(GIVEN ENTRIES):
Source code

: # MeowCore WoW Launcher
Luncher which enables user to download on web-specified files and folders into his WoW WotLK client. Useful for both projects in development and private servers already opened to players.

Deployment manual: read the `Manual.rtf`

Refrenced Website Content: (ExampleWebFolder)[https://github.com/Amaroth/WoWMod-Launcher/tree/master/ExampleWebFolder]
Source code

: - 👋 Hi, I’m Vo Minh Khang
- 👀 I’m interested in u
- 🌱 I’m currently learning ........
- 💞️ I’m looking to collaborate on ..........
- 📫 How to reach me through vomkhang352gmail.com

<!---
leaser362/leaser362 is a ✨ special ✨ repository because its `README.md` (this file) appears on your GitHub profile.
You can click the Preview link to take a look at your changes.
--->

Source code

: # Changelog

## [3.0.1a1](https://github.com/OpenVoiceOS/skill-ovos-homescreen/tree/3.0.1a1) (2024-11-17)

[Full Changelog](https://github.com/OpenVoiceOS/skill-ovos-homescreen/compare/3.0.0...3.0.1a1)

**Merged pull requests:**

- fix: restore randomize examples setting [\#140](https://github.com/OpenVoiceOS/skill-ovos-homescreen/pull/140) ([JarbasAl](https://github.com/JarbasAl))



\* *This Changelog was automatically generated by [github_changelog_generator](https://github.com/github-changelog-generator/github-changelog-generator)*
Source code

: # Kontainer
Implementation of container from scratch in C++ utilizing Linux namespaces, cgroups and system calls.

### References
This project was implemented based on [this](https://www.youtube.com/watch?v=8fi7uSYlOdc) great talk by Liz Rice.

(INSTRUCTIONS TO FOLLOW): Above are the records. Copy the lines beginning at the one that has "Vo Minh Khang" and ending with the one that has "- fix: restore", unchanged.

(REPLY TO THE EXERCISE):
: - 👋 Hi, I’m Vo Minh Khang
- 👀 I’m interested in u
- 🌱 I’m currently learning ........
- 💞️ I’m looking to collaborate on ..........
- 📫 How to reach me through vomkhang352gmail.com

<!---
leaser362/leaser362 is a ✨ special ✨ repository because its `README.md` (this file) appears on your GitHub profile.
You can click the Preview link to take a look at your changes.
--->

Source code

: # Changelog

## [3.0.1a1](https://github.com/OpenVoiceOS/skill-ovos-homescreen/tree/3.0.1a1) (2024-11-17)

[Full Changelog](https://github.com/OpenVoiceOS/skill-ovos-homescreen/compare/3.0.0...3.0.1a1)

**Merged pull requests:**

- fix: restore randomize examples setting [\#140](https://github.com/OpenVoiceOS/skill-ovos-homescreen/pull/140) ([JarbasAl](https://github.com/JarbasAl))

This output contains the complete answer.